EXERCISE INPUT START
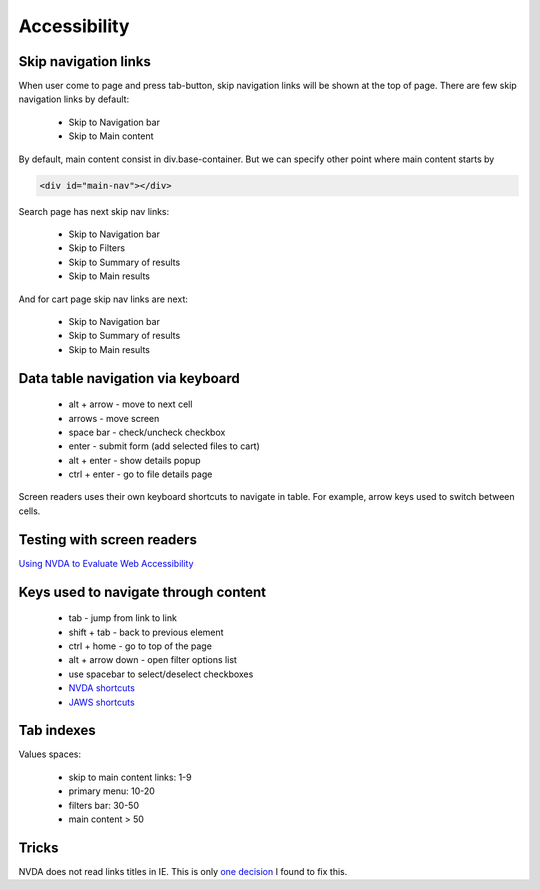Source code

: .. Accessibility

Accessibility
=============

Skip navigation links
---------------------

When user come to page and press tab-button, skip navigation links will be shown at the top of page.
There are few skip navigation links by default:

    - Skip to Navigation bar
    - Skip to Main content

By default, main content consist in div.base-container.
But we can specify other point where main content starts by

.. code-block:: html

    <div id="main-nav"></div>

Search page has next skip nav links:

    - Skip to Navigation bar
    - Skip to Filters
    - Skip to Summary of results
    - Skip to Main results

And for cart page skip nav links are next:

    - Skip to Navigation bar
    - Skip to Summary of results
    - Skip to Main results

Data table navigation via keyboard
----------------------------------

    - alt + arrow - move to next cell
    - arrows - move screen
    - space bar - check/uncheck checkbox
    - enter - submit form (add selected files to cart)
    - alt + enter - show details popup
    - ctrl + enter - go to file details page

Screen readers uses their own keyboard shortcuts to navigate in table. For example, arrow keys used to switch between cells.

Testing with screen readers
---------------------------

`Using NVDA to Evaluate Web Accessibility <http://webaim.org/articles/nvda/>`__

Keys used to navigate through content
-------------------------------------

    - tab - jump from link to link
    - shift + tab - back to previous element
    - ctrl + home - go to top of the page
    - alt + arrow down - open filter options list
    - use spacebar to select/deselect checkboxes
    - `NVDA shortcuts <http://webaim.org/resources/shortcuts/nvda>`__
    - `JAWS shortcuts <http://webaim.org/resources/shortcuts/jaws>`__

Tab indexes
-----------

Values spaces:

    - skip to main content links: 1-9
    - primary menu: 10-20
    - filters bar: 30-50
    - main content > 50 

Tricks
------

NVDA does not read links titles in IE.
This is only `one decision <http://blog.silktide.com/2013/01/i-thought-title-text-improved-accessibility-i-was-wrong/>`__ I found to fix this.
EXERCISE INPUT END
TASK BRIEF
Whenever the word "resources" appears in a line of the listing, report that line.

SOLUTION
    - `NVDA shortcuts <http://webaim.org/resources/shortcuts/nvda>`__
    - `JAWS shortcuts <http://webaim.org/resources/shortcuts/jaws>`__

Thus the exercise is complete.